Mark 1:16–20 Calling the First Disciples

Do you remember the first time you fell in love? The words in such a phrase are well used because it is usually indeed a falling. And falling in love can be a glorious thing. But what happens when you get up again after falling? Of course no one dares asks such a question. Falling in love is not supposed to be rational. Falling in love is falling into passion. To be blind to reason is part of the fun of falling in love.

Life is full of hard decisions and unexpected tragedy. Falling in love is one of the best parts of the script of life that we do not write. I hope you have been able to fall in love at least once, even if there was pain involved later on—and there usually is.

If you understand falling in love, or understand it as much as any human can, you can remotely understand how the first disciples simply leave everything to follow Jesus. It is a passionate decision. You can bet that Zebedee, the father of James and John, sure tries to knock some reason into his two headstrong, in-love sons. He needs those boys to help run the fishing business and here they are jumping out of the boat and into another life.

Zebedee overhears Jesus saying that he will make his boys “fishers of men.” This frightened father probably says something like, “Well that’s fine, Jesus, but who is going to catch the regular old fish that my family depends on to make a living?”

Falling in love is not about reason. In the other Gospel accounts there may be a hint that the sudden leaving behind of everything by certain disciples necessitates that they already know about Jesus and who he is. Mark’s Gospel is more like a love story in which these disciples are simply swept off their feet by this new man’s preaching about a coming kingdom that is going to change everything.

Peter, Andrew, James, and John are like slaphappy boys who hear the marching band calling new recruits to the glories of fighting for a noble cause. All they hear is the music. They do not hear the distant sounds of guns. Scenes of wounded comrades and lonely nights away from home are drowned out by the sound of joyous music.
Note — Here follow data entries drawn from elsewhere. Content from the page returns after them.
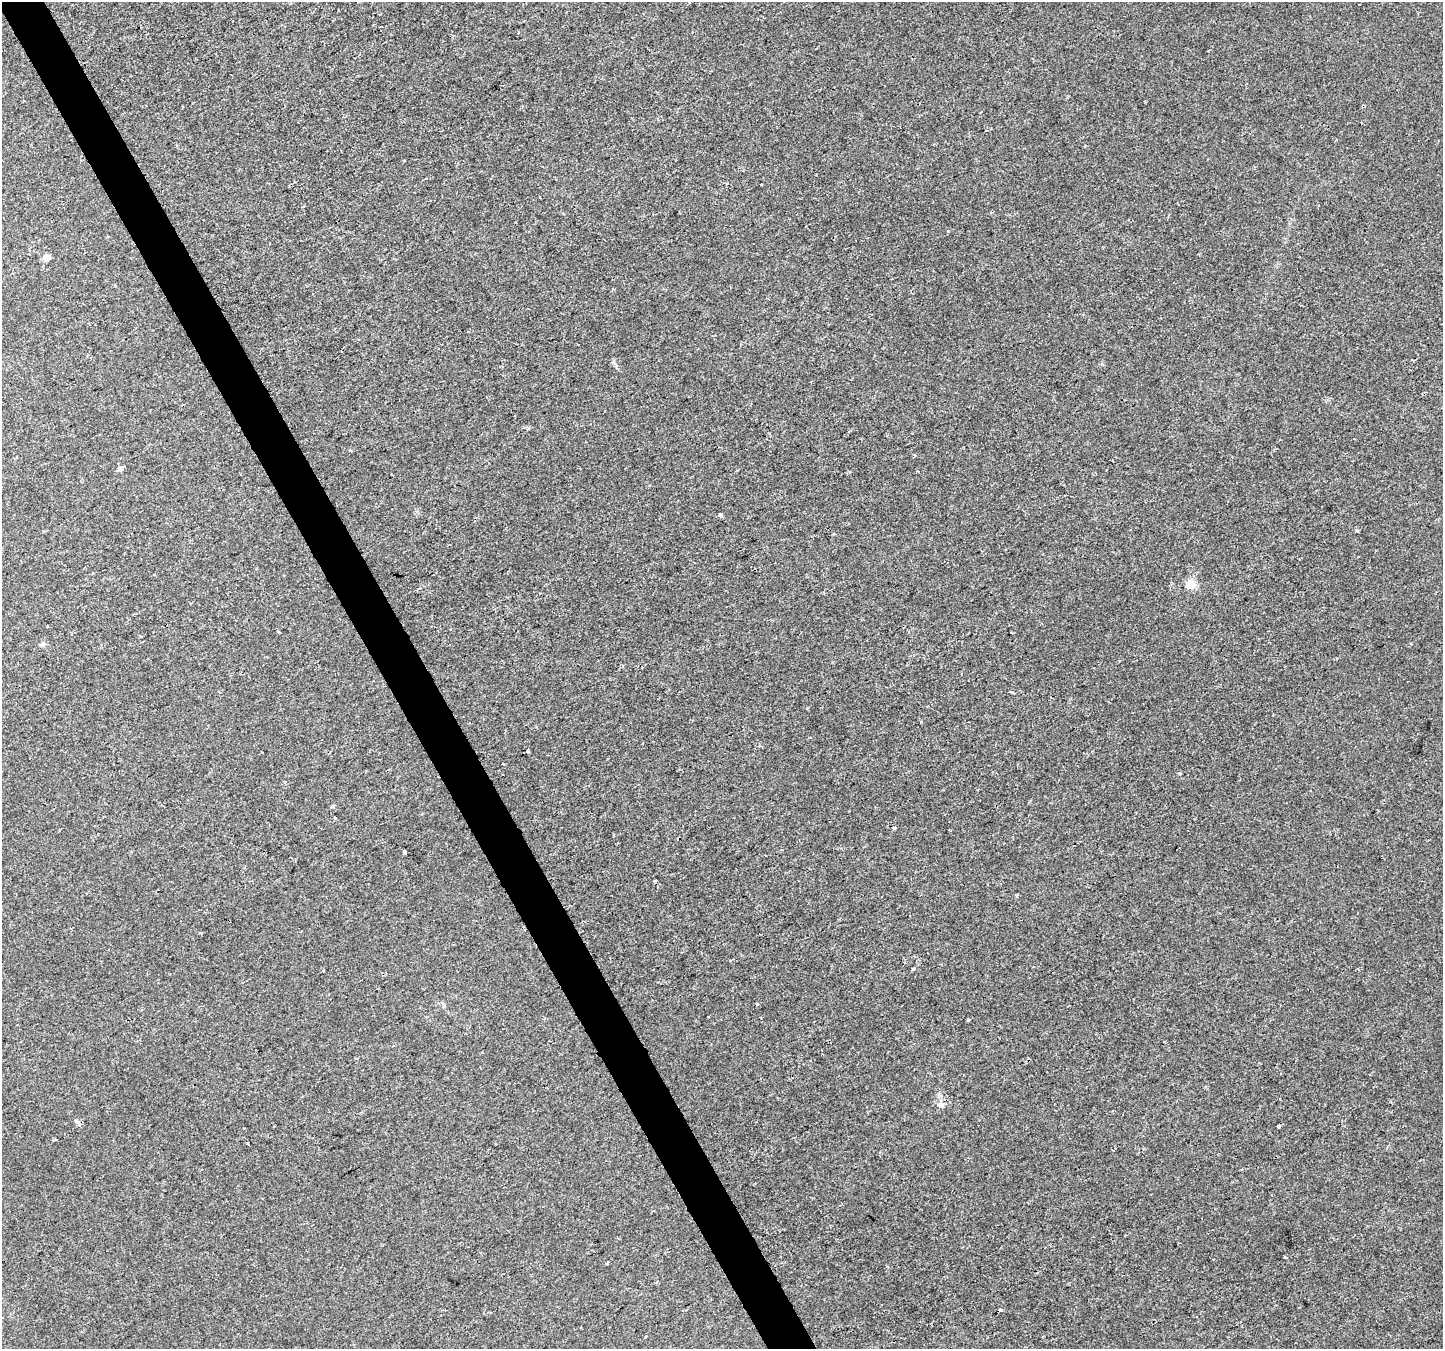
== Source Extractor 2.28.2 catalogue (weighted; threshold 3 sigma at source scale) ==
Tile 11 of 4 x 4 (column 3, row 3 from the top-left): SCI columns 2882-4322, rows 1448-2794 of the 5769 x 5649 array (HDU 1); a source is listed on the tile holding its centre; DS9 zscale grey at full resolution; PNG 1445 x 1351 px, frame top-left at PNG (2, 2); no overlay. Shown black and unused: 3% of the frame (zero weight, under 2 of 3 exposures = <1% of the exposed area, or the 3 px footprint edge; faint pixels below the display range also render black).
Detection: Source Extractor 2.28.2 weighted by HDU 2 'WHT'; one run over the whole footprint, this tile lists its part. Background 0.00101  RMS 0.0023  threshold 0.0102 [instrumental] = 3 sigma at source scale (4.5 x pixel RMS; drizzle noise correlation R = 1.50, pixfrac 1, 0.0396/0.0396 arcsec/px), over >= 5 px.
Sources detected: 28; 3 cosmic-ray / hot-pixel residue — not listed; the other 25 listed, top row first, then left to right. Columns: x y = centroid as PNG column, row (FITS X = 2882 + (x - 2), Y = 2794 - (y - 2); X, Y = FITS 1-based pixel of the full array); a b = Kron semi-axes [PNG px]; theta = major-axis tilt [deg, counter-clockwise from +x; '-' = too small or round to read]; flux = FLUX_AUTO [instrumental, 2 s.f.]
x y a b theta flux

“Follow me, now, this instant, and I will have you catching people.” The song sounds too good to pass up. Maybe fishing has grown too ordinary for these full-blooded men. Jesus sees something in their eyes that is worth fishing for—and Jesus is quite a fisherman. He has these young boys hooked before they know what is happening.

He does not bother to tell them that day about a cross. At this moment he wants their enthusiasm. They will need that zeal. Jesus will need that zeal, though he often does not get it from his small band of disciples. The first smell of the battle softens these boys real quick, but the tales of softening come later.

For now, the scene is of an old man standing in a boat shaking his head as his boys and two of their friends walk into the sunset and away from the boats. “What fools they are,” this father thinks ruefully. He is right.